Koronerem będzie mógł zostać lekarz ze specjalizacją z medycyny sądowej, patomorfologii, anestezjologii i intensywnej terapii oraz medycyny ratunkowej – zakłada wstępny projekt ustawy o stwierdzaniu, dokumentowaniu i rejestracji zgonów. Trafił do partnerów społecznych.
Czytaj także: Śmierć stwierdzi ratownik medyczny, a zgon potwierdzi koroner
Poza nimi koronerem, a więc opłacanym z budżetu państwa urzędnikiem, który stwierdzi zgon i określi, czy nastąpił on z przyczyn naturalnych czy w wyniku działania osób trzecich, będzie mógł zostać lekarz z trzyletnim stażem, który przejdzie odpowiednie badania w zakładzie medycyny sądowej.
Praca dla pięciu osób
Lekarzy dziwią takie kryteria, bo odróżniania znamion śmierci z przyczyn naturalnych i w wyniku działania osób trzecich poza medykami sądowymi uczeni są w trakcie kształcenia specjalizacyjnego tylko patomorfolodzy.
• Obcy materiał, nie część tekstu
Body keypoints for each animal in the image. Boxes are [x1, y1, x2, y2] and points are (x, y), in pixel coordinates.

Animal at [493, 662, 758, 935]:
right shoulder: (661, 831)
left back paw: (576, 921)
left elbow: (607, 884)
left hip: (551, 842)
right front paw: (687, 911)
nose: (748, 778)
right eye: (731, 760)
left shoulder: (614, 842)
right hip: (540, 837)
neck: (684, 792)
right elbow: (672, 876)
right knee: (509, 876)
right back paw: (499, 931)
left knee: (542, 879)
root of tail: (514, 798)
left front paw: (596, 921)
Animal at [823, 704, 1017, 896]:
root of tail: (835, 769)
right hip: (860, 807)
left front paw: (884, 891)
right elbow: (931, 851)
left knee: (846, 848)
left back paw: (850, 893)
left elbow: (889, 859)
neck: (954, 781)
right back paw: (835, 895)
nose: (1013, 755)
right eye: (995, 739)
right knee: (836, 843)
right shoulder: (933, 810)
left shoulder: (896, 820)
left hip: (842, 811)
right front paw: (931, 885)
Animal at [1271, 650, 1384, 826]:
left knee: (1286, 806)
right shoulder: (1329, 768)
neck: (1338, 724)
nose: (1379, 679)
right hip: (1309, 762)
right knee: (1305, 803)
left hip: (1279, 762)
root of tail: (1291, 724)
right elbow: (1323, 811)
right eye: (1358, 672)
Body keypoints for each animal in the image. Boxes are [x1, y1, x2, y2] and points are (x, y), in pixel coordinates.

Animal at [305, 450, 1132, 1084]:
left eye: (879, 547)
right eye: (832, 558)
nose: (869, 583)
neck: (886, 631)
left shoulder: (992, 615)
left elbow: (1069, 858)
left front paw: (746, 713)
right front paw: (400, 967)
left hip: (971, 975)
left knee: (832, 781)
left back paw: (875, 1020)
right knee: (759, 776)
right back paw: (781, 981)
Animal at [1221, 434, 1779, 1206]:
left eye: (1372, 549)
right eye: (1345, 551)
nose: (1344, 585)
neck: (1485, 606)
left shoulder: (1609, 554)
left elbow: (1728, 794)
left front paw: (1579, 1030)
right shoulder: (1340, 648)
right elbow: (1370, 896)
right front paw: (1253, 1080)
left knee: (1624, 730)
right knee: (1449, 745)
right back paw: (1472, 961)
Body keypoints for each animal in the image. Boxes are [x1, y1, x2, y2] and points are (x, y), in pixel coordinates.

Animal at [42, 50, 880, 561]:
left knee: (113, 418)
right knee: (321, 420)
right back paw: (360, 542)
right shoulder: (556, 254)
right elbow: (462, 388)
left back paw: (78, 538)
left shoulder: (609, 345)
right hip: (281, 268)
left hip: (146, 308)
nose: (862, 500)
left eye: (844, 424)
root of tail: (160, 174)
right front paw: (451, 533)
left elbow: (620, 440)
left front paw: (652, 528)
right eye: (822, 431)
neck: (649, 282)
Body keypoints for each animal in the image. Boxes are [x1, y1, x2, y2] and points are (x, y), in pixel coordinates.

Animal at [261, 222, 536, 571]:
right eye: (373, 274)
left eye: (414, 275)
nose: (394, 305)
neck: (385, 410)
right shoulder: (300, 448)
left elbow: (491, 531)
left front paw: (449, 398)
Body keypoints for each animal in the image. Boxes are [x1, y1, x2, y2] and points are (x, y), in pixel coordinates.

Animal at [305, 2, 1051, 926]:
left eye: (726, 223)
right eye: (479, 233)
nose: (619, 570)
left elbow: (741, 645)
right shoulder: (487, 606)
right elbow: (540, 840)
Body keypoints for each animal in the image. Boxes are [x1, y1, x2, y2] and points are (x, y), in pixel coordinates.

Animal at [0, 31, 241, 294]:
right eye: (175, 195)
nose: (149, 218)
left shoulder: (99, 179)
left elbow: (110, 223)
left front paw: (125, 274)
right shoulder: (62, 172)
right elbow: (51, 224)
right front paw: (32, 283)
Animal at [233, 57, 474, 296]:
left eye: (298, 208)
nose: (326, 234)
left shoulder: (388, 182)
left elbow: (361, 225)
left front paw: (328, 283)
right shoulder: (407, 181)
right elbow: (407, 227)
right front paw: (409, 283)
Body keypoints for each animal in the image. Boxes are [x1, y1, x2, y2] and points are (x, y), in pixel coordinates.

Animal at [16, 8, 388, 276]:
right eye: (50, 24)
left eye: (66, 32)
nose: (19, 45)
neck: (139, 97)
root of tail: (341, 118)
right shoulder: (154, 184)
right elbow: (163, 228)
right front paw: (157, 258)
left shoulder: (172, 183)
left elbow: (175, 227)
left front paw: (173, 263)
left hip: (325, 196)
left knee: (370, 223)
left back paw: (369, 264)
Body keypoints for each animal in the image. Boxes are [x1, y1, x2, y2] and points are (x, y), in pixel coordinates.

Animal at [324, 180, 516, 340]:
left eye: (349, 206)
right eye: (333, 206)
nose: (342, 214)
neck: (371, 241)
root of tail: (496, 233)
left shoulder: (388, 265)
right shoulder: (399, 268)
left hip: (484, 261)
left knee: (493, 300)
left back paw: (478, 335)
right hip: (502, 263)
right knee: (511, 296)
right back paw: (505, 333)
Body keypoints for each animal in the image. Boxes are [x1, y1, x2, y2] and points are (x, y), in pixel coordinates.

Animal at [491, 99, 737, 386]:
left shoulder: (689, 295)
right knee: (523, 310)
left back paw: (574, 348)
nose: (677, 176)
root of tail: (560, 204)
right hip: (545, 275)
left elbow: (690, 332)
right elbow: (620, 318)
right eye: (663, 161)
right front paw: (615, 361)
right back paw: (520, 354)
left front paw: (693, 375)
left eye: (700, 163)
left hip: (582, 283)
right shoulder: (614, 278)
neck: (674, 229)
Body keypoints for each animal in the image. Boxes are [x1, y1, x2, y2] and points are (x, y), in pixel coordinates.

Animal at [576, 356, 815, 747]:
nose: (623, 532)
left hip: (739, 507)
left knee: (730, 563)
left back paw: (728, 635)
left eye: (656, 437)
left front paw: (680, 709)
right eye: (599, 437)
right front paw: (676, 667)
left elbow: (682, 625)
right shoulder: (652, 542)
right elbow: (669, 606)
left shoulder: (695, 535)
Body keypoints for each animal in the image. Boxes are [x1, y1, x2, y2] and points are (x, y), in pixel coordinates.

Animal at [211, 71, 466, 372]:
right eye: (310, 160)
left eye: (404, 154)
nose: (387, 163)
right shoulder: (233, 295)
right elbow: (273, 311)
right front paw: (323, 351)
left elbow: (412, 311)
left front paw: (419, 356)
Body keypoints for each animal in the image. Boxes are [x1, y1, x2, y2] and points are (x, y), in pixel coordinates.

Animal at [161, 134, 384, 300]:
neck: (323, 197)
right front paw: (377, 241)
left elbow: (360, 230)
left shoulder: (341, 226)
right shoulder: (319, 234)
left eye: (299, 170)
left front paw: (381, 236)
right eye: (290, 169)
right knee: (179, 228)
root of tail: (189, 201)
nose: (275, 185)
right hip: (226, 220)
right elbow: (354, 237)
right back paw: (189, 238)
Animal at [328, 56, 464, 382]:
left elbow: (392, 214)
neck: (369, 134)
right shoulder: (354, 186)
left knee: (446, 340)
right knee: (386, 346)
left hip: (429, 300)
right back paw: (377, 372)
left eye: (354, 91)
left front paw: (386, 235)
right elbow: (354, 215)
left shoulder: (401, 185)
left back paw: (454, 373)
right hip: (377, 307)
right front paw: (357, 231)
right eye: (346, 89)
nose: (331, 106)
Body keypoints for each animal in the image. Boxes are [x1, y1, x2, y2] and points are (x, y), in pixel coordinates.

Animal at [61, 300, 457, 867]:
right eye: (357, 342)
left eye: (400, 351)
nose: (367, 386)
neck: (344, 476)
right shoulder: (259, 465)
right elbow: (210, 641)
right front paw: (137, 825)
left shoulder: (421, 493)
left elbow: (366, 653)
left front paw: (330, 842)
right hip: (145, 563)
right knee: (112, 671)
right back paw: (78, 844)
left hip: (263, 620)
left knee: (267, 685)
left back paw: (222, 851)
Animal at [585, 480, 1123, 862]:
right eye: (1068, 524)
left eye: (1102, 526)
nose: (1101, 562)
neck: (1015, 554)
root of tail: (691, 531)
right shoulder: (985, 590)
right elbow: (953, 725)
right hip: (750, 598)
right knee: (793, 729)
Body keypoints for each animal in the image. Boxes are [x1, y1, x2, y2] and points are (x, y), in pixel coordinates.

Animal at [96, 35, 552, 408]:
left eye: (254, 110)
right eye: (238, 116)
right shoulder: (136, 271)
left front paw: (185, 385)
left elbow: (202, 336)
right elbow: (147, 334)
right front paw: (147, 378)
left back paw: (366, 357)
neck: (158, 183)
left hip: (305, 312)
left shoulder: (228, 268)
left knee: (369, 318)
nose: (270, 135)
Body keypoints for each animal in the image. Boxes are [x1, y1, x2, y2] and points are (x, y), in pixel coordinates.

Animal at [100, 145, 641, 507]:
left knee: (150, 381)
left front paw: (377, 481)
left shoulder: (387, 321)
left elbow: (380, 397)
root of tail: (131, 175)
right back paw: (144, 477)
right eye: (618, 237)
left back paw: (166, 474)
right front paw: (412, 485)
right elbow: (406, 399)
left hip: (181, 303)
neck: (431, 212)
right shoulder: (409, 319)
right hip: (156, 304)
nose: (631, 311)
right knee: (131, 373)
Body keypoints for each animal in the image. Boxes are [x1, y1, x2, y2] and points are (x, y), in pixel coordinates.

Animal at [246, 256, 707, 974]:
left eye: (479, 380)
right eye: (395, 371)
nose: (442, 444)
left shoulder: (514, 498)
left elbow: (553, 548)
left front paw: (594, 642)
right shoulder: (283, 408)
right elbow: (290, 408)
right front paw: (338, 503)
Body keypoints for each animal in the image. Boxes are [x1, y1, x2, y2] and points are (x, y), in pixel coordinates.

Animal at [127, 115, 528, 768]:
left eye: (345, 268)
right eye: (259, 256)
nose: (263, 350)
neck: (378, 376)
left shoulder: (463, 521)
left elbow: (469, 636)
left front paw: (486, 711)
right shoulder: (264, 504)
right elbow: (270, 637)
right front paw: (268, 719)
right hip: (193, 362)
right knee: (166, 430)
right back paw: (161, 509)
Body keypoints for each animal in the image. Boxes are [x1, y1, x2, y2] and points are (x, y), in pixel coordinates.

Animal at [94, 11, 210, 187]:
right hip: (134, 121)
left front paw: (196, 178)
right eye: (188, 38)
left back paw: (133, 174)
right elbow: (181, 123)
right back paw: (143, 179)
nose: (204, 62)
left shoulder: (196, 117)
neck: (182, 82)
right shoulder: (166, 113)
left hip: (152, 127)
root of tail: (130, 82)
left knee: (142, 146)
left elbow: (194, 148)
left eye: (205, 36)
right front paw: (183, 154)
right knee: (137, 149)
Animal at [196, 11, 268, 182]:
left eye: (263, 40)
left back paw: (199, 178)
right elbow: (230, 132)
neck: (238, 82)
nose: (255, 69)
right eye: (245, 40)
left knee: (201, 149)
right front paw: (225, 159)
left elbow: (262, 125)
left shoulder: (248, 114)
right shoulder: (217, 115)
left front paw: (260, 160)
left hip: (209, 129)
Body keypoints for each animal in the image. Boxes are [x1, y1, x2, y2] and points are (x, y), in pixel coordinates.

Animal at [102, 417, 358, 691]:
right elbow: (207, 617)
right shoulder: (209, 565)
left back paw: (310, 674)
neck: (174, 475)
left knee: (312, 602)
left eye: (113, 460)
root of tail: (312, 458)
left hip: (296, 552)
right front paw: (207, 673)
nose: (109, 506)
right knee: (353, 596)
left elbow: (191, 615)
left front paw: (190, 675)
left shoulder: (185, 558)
– To miłe, że będziemy mogli zostać koronerami bez dodatkowych szkoleń, ale zupełnie nie rozumiem dlaczego – mówi nam jeden z warszawskich anestezjologów, który wątpi, czy jego koledzy zechcą zostać koronerami. – Zarobki anestezjologów osiągają od 100 nawet do 200 zł za godzinę. Nie sądzę, by którykolwiek z kolegów zamienił je na orzekanie zgonu za 10 proc. średniej krajowej, czyli ok. 400 zł za kilka godzin trudnej i bardzo niewdzięcznej pracy. Stwierdzanie zgonu, zwłaszcza w terenie, nie jest przyjemne. Niełatwy jest też kontakt ze zrozpaczoną rodziną. To trudna praca – dodaje lekarz.